We did not hoot, we did not holler, but we let rip with a bracing “bravo!” for Vaslav Nijinsky’s “The Rite of Spring” (Le Sacre du Printemps) at the Dorothy Chandler Pavilion Friday night. First, because the Joffrey Ballet’s 100th anniversary reconstruction of the historic Ballets Russes production was great. But mainly because … to remain silent just seemed wrong. It was a dance lover’s duty to greet this seminal ballet — still disturbing, still powerful — by bringing on ‘da noise.
Because that’s how it happened May 29, 1913. “Sacre”’s infamous premiere erupted into shouting matches between Ballets Russes factions at the Théâtre des Champs-Élysées. Nijinsky, undoubtedly shaken to his sensitive soul, bellowed Stravinsky’s polyrhythmic counts to his dancers from the wings. Meanwhile, in the hall, chairs, canes and hats, even fists, flew.
Watching this colorful and weird pageant last night, thoughts ricocheted.
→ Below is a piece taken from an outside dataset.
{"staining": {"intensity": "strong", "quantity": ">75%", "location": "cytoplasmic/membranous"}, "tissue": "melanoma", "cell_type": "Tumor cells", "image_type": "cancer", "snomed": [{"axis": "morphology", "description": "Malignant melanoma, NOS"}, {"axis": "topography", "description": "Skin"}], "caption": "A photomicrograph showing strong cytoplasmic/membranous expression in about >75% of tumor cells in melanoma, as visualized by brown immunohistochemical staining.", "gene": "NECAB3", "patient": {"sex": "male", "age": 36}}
First stop, pre-modern Russia to observe a peasant village enact a pagan ritual — a human sacrifice. Oh those animals; how could they be so primitive? We hold civilized debates over our right to mow down fellow Americans with assault weapons. Then, advance to Paris, 1913, where Nijinsky’s use of hunched-over backs, turned-in toes, and shuffling around the stage yanked ballet into a new zone. He prefigured modern dance, and in this work, German expressionism. Fast-forward to today, where ballet is again reaching for a new dance language, often grasping at straws. The best evidence came in the program’s two comparatively pallid remaining pieces: Stanton Welch‘s very thin “Son of Chamber Symphony,” set to even thinner music by John Adams; and Christopher Wheeldon‘s “After the Rain,” to an Arvo Part score, a much better work but marred by poor casting in the closing duet.
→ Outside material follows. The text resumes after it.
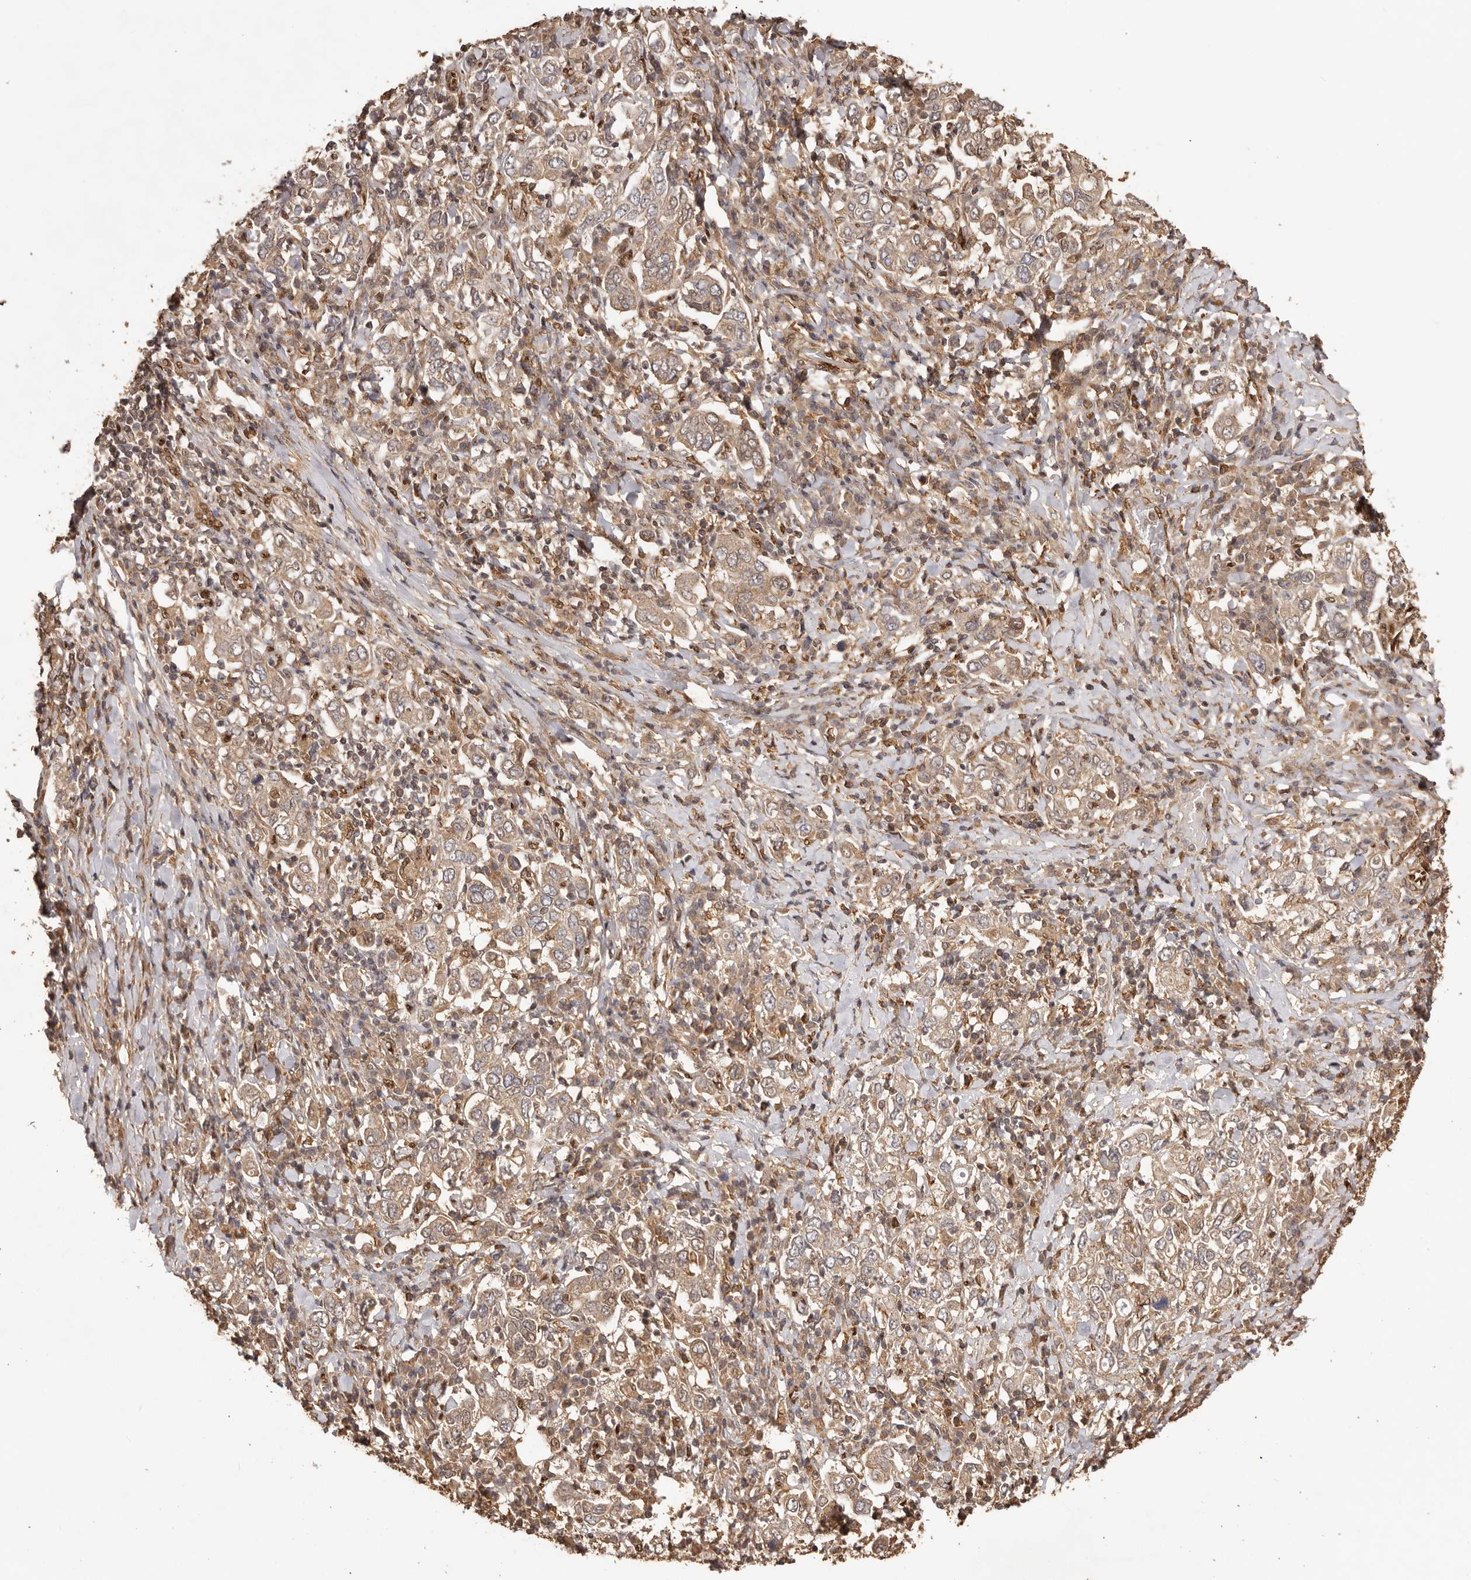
{"staining": {"intensity": "weak", "quantity": ">75%", "location": "cytoplasmic/membranous"}, "tissue": "stomach cancer", "cell_type": "Tumor cells", "image_type": "cancer", "snomed": [{"axis": "morphology", "description": "Adenocarcinoma, NOS"}, {"axis": "topography", "description": "Stomach, upper"}], "caption": "Immunohistochemical staining of adenocarcinoma (stomach) exhibits low levels of weak cytoplasmic/membranous positivity in about >75% of tumor cells.", "gene": "UBR2", "patient": {"sex": "male", "age": 62}}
At the center of “Sacre” lies a great female role, “The Chosen One,” danced wonderfully Friday night by Erica Lynette Edwards. The Raggedy Anne stepchild of Odette and Prince Siegfried, her head tilted forlornly, she’s a figure of major pathos. On the cusp of being sacrificed by her community she presents herself to us: her face painted, braids flying, eyes wide with fear, body convulsing in spastic twitching. Her broken-bird-wing arms are something I’ve never seen in dance. The choreography for “Chosen One” solo alone represents a humongous dance advancement from Petipa’s era. The Swan Lake choreographer placed Odile at center stage for 32 fouettes. That’s a strong statement. But Nijinsky’s infinitely more expressive solo goes so much deeper.
Discrete dance language is allocated to each of several groups — elders, girlfriends, the village’s young men, all donning distinguishing costumes and headwear. There’s romping, lots of it, in patterned circles and lines. The schlumpy steps intermingle, accruing complexity and power. I just loved it … that music! Nicholas Roerich’s beautiful backdrops as well as his vivid Russian peasant costumes were painstakingly recreated by Millicent Hodson and Kenneth Archer. Dance and art historian respectively, the two are visiting Los Angeles from the U.K. (what an honor) to join in a “Rite of Spring” seminar today. This married couple implemented their reconstruction skills on behalf of company founder Robert Joffrey whose (first) restaging of “Rite” also premiered in Los Angeles, at the Chandler, in 1987. At a post-performance reception, Joffrey was praised for his determined and heroic efforts on behalf of Diaghilev and Nijinsky.
Also on hand were three former Joffrey ballerinas who alternated, in 1987, as “the Chosen One”: Beatriz Rodriguez, Carole Valleskey and Jodie Gates. Valleskey, Gates, and another original cast member, Leslie Carothers-Aromaa, have settled in Southern California. Indeed the southern California connections to “Rite” have instigated an entire community conversation organized by the Music Center for the edification of all. We’re attending a symposium this afternoon and plan to enjoy the exhibition “Stravinsky and L.A. Dance” organized under the aegis of Music Center Vice President of Programming, Thor Steingraber, with significant participation and input from Glorya Kaufman Presents Dance at the Music Center’s Dance Director Renae Williams Niles.
A second program, tonight and Sunday, features William Forsythe’s hyperballet, “In the Middle – Somewhat Elevated.” I’m going back to see it — even though I’m already in the middle extremely elevated.